__REQUIREMENT__.
List every intrinsic potentiality that the essay on Karen Horney's theory and Gone Girl names as part of the "real self."

BEGIN SUPPLIED TEXT

Wednesday, May 20, 2015

Expository Essay

“Invented Self”
        Karen Horney, a German psychoanalyst, released her “Theory of the Self” in 1950, with the publishing of her book Neurosis and Human Growth. In her book, Horney describes her theory as the ability for humans to view themselves in two separate lights, the “real self” and the “ideal self,” and how people can become confused as to which is their true identity. Gone Girl, a novel by Gillian Flynn concerning the disappearance of a young woman and the disintegration of a marriage, perfectly illustrates how Horney’s “Theory of the Self” could be the deep-rooted cause behind the eventual failing of a relationship.
        The “real self” is less of a concrete collection of personal likes and dislikes that make up a personality, and more like a “set of ‘intrinsic potentialities’-- including temperament, talents, capacities and predispositions--that are part of our genetic makeup and need a favorable environment in which to develop.” In Gone Girl, Amy is portrayed to have discovered her “real self” for the first time when she witnessed Nick’s infidelity. The fact that she discovered this so late in life is due to her parents conditioning her to become the perfect child and fill the role of ‘Amazing Amy’, the main character of the children's book series they created based on her, while self-realization requires “‘an atmosphere of warmth’ that enables children to have and express their ‘own feelings and thoughts,’ the ‘good will’ of others to supply their ‘many needs,’ and ‘healthy friction with the wishes and will’ of those around them.” Amy’s final realization of who she truly is is what allowed her to see the “ideal selves” that everyone else created for themselves (Paris).

END SUPPLIED TEXT
BEGIN THE DATA

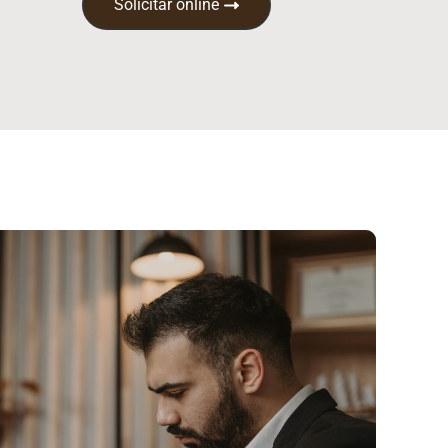
Solicitar online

END THE DATA

__FINAL ANSWER__.
Temperament, talents, capacities, predispositions